● Stored data entries
☆ ☆ ☆
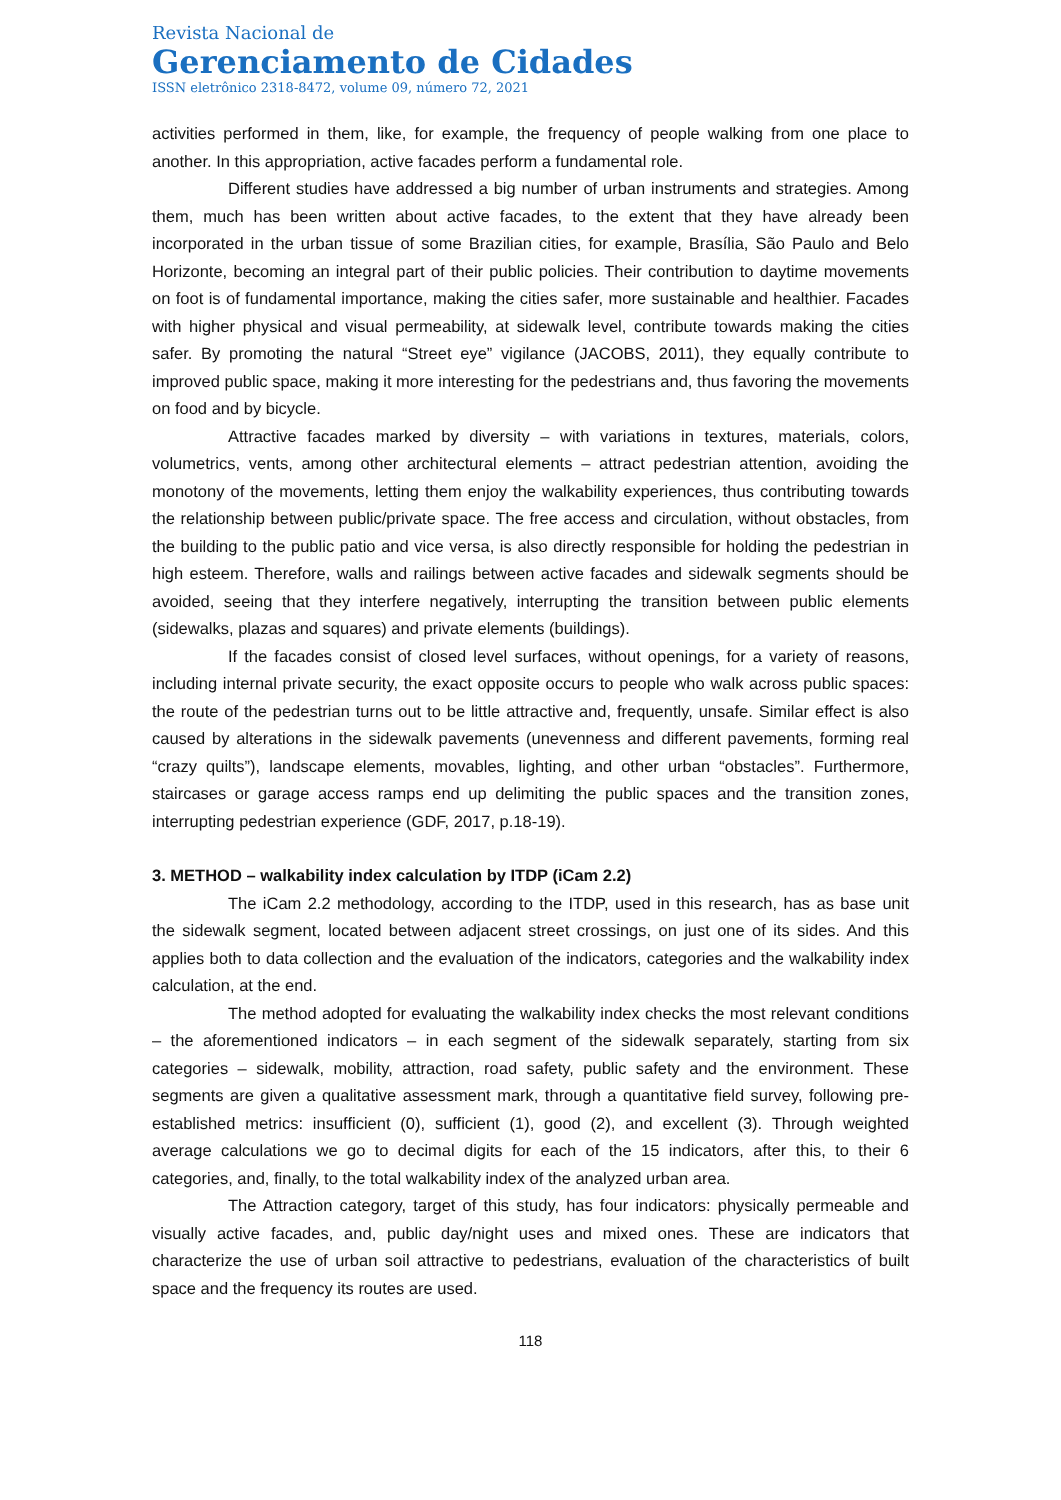Revista Nacional de
Gerenciamento de Cidades
ISSN eletrônico 2318-8472, volume 09, número 72, 2021
activities performed in them, like, for example, the frequency of people walking from one place to another. In this appropriation, active facades perform a fundamental role.
Different studies have addressed a big number of urban instruments and strategies. Among them, much has been written about active facades, to the extent that they have already been incorporated in the urban tissue of some Brazilian cities, for example, Brasília, São Paulo and Belo Horizonte, becoming an integral part of their public policies. Their contribution to daytime movements on foot is of fundamental importance, making the cities safer, more sustainable and healthier. Facades with higher physical and visual permeability, at sidewalk level, contribute towards making the cities safer. By promoting the natural “Street eye” vigilance (JACOBS, 2011), they equally contribute to improved public space, making it more interesting for the pedestrians and, thus favoring the movements on food and by bicycle.
Attractive facades marked by diversity – with variations in textures, materials, colors, volumetrics, vents, among other architectural elements – attract pedestrian attention, avoiding the monotony of the movements, letting them enjoy the walkability experiences, thus contributing towards the relationship between public/private space. The free access and circulation, without obstacles, from the building to the public patio and vice versa, is also directly responsible for holding the pedestrian in high esteem. Therefore, walls and railings between active facades and sidewalk segments should be avoided, seeing that they interfere negatively, interrupting the transition between public elements (sidewalks, plazas and squares) and private elements (buildings).
If the facades consist of closed level surfaces, without openings, for a variety of reasons, including internal private security, the exact opposite occurs to people who walk across public spaces: the route of the pedestrian turns out to be little attractive and, frequently, unsafe. Similar effect is also caused by alterations in the sidewalk pavements (unevenness and different pavements, forming real “crazy quilts”), landscape elements, movables, lighting, and other urban “obstacles”. Furthermore, staircases or garage access ramps end up delimiting the public spaces and the transition zones, interrupting pedestrian experience (GDF, 2017, p.18-19).
3. METHOD – walkability index calculation by ITDP (iCam 2.2)
The iCam 2.2 methodology, according to the ITDP, used in this research, has as base unit the sidewalk segment, located between adjacent street crossings, on just one of its sides. And this applies both to data collection and the evaluation of the indicators, categories and the walkability index calculation, at the end.
The method adopted for evaluating the walkability index checks the most relevant conditions – the aforementioned indicators – in each segment of the sidewalk separately, starting from six categories – sidewalk, mobility, attraction, road safety, public safety and the environment. These segments are given a qualitative assessment mark, through a quantitative field survey, following pre-established metrics: insufficient (0), sufficient (1), good (2), and excellent (3). Through weighted average calculations we go to decimal digits for each of the 15 indicators, after this, to their 6 categories, and, finally, to the total walkability index of the analyzed urban area.
The Attraction category, target of this study, has four indicators: physically permeable and visually active facades, and, public day/night uses and mixed ones. These are indicators that characterize the use of urban soil attractive to pedestrians, evaluation of the characteristics of built space and the frequency its routes are used.
118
☆ ☆ ☆
● Exercise goal
Pick out every line above that contains the word "interrupting" and copy it.

● Task solution
Attractive facades marked by diversity – with variations in textures, materials, colors, volumetrics, vents, among other architectural elements – attract pedestrian attention, avoiding the monotony of the movements, letting them enjoy the walkability experiences, thus contributing towards the relationship between public/private space. The free access and circulation, without obstacles, from the building to the public patio and vice versa, is also directly responsible for holding the pedestrian in high esteem. Therefore, walls and railings between active facades and sidewalk segments should be avoided, seeing that they interfere negatively, interrupting the transition between public elements (sidewalks, plazas and squares) and private elements (buildings).
If the facades consist of closed level surfaces, without openings, for a variety of reasons, including internal private security, the exact opposite occurs to people who walk across public spaces: the route of the pedestrian turns out to be little attractive and, frequently, unsafe. Similar effect is also caused by alterations in the sidewalk pavements (unevenness and different pavements, forming real “crazy quilts”), landscape elements, movables, lighting, and other urban “obstacles”. Furthermore, staircases or garage access ramps end up delimiting the public spaces and the transition zones, interrupting pedestrian experience (GDF, 2017, p.18-19).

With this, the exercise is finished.